4.8. Gene Validation

Eleven DEGs from the comparative transcriptome analysis were used for validation. Eight wild and eight farmed animals were chosen for gene validation (see Supplementary Table S10 for the complete set of primers used herein). After weighing and measuring, the animals were washed, quickly eviscerated and the epidermis removed from the body wall. The body wall was snap frozen in liquid nitrogen and quickly macerated into powder. A ≈ 100 mg sample of this powder was placed in 1 mL Trizol® (Invitrogen©). Total RNA was isolated with RNA Direct-zol RNA (Thermo Scientific©). The RNA was analyzed by 1.2% agarose gel electrophoresis, quantified using a NanoDrop 2000c® (Thermo Scientific) and RNA quality analyzed with the Qubit system. Genomic DNA (gDNA) was removed using the TURBO DNA-free™ Kit (Ambion©, Cat. AM1907) per manufacturer instructions and confirmed by PCR analysis of the 16S rRNA gene. Synthesis of cDNA was done with the RevertAid H Minus First Strand cDNA kit® (Thermo Scientific©). The RT-qPCR was done with a Rotor Gene Q (2-plex) real-time PCR detector (Qiagen©, Hilden, Germany) using Quantinova SYBR Green PCR master® (Qiagen©). Four RT-qPCR reactions were run, including non-template reactions as negative controls. Thermo-cycling conditions were 5 min at 95 °C, followed by 40 cycles of 15 s at 94 °C, and 45 s at an annealing temperature (Ta), depending on each primer pair. Dissociation curves were generated to verify amplified product specificity. The expression levels of selected DEGs were normalized by comparison to MTB2 internal reference genes. Values for Ct were exported, the fold-change was estimated as relative gene expression levels using the ddCt method, transformed to log2 scale, and compared with transcriptome data [67,68].

4.9. Ethics Statement

The capture of wild organisms was done with the authorization, participation, and supervision of scientific personnel of the National Fisheries Institute, Yucalpeten, Yucatan, Mexico (INAPESCA, CRIP-Yucalpeten). Sea cucumber handling and euthanasia comply with the Mexican Official Standard for the Care and Use of Laboratory Animals (NOM-062-ZOO-1999) and with the rules of the Internal Committee for the Care and Use of Laboratory Animals of CINVESTAV.

5. Conclusions

De novo transcriptomes for the body wall from adult I. badionotus from Yucatan captured in the wild or grown in culture have been generated for the first time. The functional metabolic profile of wild I. badionotus was comparable with that in the literature for A. japonicus and other regularly captured species. In conjunction with recent findings that I. badionotus contains bioactive factors, such as glycosaminoglycans, peptides, etc., which have health-modulating properties, the present data indicates that I. badionotus from the wild can be used as a substitute for traditionally captured sea cucumber species.

*Provided material:*
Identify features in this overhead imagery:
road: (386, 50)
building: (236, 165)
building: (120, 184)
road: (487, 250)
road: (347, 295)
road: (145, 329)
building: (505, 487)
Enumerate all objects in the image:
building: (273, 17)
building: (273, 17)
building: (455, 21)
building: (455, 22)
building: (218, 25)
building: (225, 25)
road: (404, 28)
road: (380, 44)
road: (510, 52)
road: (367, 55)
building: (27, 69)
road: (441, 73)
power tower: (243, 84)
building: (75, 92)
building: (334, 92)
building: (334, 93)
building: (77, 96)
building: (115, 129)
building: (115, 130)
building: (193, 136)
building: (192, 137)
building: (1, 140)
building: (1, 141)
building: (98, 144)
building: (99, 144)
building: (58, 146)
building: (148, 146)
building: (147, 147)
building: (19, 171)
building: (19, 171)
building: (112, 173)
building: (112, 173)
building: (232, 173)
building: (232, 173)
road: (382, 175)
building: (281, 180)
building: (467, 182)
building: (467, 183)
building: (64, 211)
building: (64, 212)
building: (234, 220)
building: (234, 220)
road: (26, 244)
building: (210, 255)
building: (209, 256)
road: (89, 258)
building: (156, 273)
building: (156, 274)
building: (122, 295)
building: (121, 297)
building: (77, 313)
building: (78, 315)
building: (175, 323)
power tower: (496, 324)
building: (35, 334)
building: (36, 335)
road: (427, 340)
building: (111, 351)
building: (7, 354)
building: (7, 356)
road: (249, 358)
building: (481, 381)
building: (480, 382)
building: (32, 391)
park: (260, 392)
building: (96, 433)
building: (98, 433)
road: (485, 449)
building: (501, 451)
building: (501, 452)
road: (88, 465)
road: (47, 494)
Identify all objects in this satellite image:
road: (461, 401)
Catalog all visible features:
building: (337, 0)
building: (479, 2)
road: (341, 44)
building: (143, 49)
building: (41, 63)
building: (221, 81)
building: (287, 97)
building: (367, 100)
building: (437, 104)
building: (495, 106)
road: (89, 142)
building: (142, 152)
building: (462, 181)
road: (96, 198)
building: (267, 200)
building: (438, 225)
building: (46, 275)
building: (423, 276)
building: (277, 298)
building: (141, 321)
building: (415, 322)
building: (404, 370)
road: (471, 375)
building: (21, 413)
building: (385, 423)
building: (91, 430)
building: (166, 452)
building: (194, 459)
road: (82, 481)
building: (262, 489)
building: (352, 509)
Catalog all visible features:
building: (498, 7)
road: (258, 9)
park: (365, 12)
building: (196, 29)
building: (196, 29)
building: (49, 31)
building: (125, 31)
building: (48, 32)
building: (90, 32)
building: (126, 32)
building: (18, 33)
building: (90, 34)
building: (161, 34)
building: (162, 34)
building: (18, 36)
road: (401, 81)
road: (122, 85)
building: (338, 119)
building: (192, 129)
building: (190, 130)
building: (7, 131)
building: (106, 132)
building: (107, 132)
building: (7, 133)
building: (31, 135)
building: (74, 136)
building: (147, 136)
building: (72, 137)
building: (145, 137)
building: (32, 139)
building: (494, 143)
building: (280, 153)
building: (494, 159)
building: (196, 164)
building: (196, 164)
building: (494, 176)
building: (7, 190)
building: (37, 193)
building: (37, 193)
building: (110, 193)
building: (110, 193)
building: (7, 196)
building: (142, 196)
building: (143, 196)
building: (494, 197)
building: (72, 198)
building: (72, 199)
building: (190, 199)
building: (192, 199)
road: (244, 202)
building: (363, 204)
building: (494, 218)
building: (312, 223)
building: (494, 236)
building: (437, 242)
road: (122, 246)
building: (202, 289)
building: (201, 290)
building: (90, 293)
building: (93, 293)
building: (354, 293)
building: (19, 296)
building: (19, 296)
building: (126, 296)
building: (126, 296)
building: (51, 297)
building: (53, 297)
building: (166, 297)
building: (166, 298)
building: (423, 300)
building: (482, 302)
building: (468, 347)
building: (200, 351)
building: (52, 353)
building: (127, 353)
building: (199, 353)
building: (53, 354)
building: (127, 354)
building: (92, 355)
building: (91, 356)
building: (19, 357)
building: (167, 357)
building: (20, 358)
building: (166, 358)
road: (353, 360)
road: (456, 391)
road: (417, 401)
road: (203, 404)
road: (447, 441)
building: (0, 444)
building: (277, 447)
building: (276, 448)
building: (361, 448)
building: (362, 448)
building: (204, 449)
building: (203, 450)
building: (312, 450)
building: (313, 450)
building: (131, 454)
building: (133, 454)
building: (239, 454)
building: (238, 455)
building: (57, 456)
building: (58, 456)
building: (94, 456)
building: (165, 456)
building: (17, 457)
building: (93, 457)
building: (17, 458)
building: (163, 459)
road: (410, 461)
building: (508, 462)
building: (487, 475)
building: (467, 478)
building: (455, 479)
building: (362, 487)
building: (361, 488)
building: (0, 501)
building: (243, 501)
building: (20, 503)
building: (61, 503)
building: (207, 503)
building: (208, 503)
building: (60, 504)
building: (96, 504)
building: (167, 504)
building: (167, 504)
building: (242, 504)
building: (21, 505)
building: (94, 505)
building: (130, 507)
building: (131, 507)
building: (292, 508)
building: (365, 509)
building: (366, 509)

*About this task:* Transcribe everything in the sea cucumber gene-validation text from "4.9. Ethics Statement" down to "Animals of CINVESTAV.". The records have no connection to the text.

*Expected answer:*
4.9. Ethics Statement

The capture of wild organisms was done with the authorization, participation, and supervision of scientific personnel of the National Fisheries Institute, Yucalpeten, Yucatan, Mexico (INAPESCA, CRIP-Yucalpeten). Sea cucumber handling and euthanasia comply with the Mexican Official Standard for the Care and Use of Laboratory Animals (NOM-062-ZOO-1999) and with the rules of the Internal Committee for the Care and Use of Laboratory Animals of CINVESTAV.